« Un bruit de balançoire » de Christian Bobin: la magie des petits riens
L’auteur de « L’homme-joie » signe un recueil de lettres qui rivalisent de beauté. Elles sont adressées à sa mère, à un ami, à un nuage, mais aussi à Nadejda, femme du poète Mandelstam, ou à Marina Tsvetaeva. Derrière chacune d’elles se cache la figure tutélaire de Ryokan moine japonais et génie de l’enfance.
Je le découvre et je revois des pans de ma vie »: moi aussi j’avais trente ans, aucune place dans le monde, comblé de jouer pendant des heures avec des enfants. Moi aussi j’aimais – et j’aime de plus en plus à présent qu’ils sont menacés – la course des nuages, les joues timides de l’automne, le bleu bravache des étés.
Christian Bobin
Le moine errant se cache derrière chacune de ses lettres mais c’est une présence discrète et l’écrivain affirme qu’il a non pas écrit un livre sur Ryokan, mais avec lui. La nuance est de taille. Et la présence de cet homme qui à tous les honneurs préféra la compagnie des enfants partout nous accompagne. Christian Bobin raconte qu’après la mort de son père, le moine errant qui dormait dans un fossé rêve d’un homme qui lui dit: « Ce soir la nuit est bonne, parlons tranquillement de la vie ». Tel est le projet de l’écrivain poète dans ce recueil de lettres adressées à des destinataires toujours différents: « Parlons tranquillement de la vie puisque nous n’y comprenons rien ».
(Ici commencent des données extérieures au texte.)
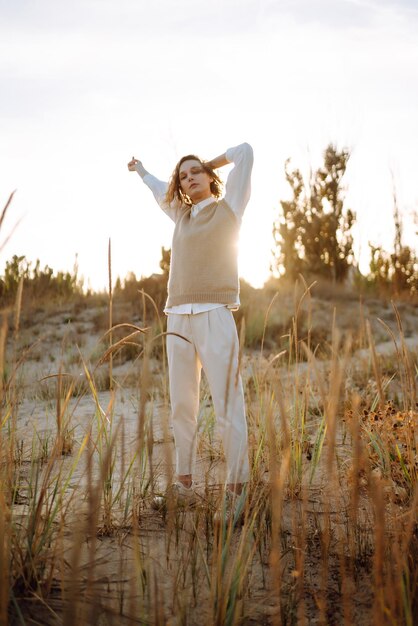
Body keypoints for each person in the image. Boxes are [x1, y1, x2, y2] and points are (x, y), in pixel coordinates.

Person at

Il y est donc question de cette vie qui « passe à la vitesse d’un cri d’oiseau », de l’enfance et de la mort mais aussi d’une sonate de Bach, de la course des nuages ou des tambours illusoires de la modernité. Dans chacune d’elles, Christian Bobin excelle à célébrer les petits riens du quotidien. Sept mandarines dans une assiette creuse semblables à « une congrégation bouddhiste dans la vallée », « le grincement d’une balançoire vide », « le chant du coucou ». « L’esprit n’a vraiment besoin de rien pour venir au monde »,affirme le poète, mais « de ce rien il a vraiment besoin ». Chacune de ces lettres aussi indispensables que l’air que l’on respire en est la preuve. « Il est infiniment rare que quelqu’un nous parle », rappelle l’écrivain. C’est pourtant l’expérience à laquelle nous convie ce livre dont chaque missive nous va droit au cœur.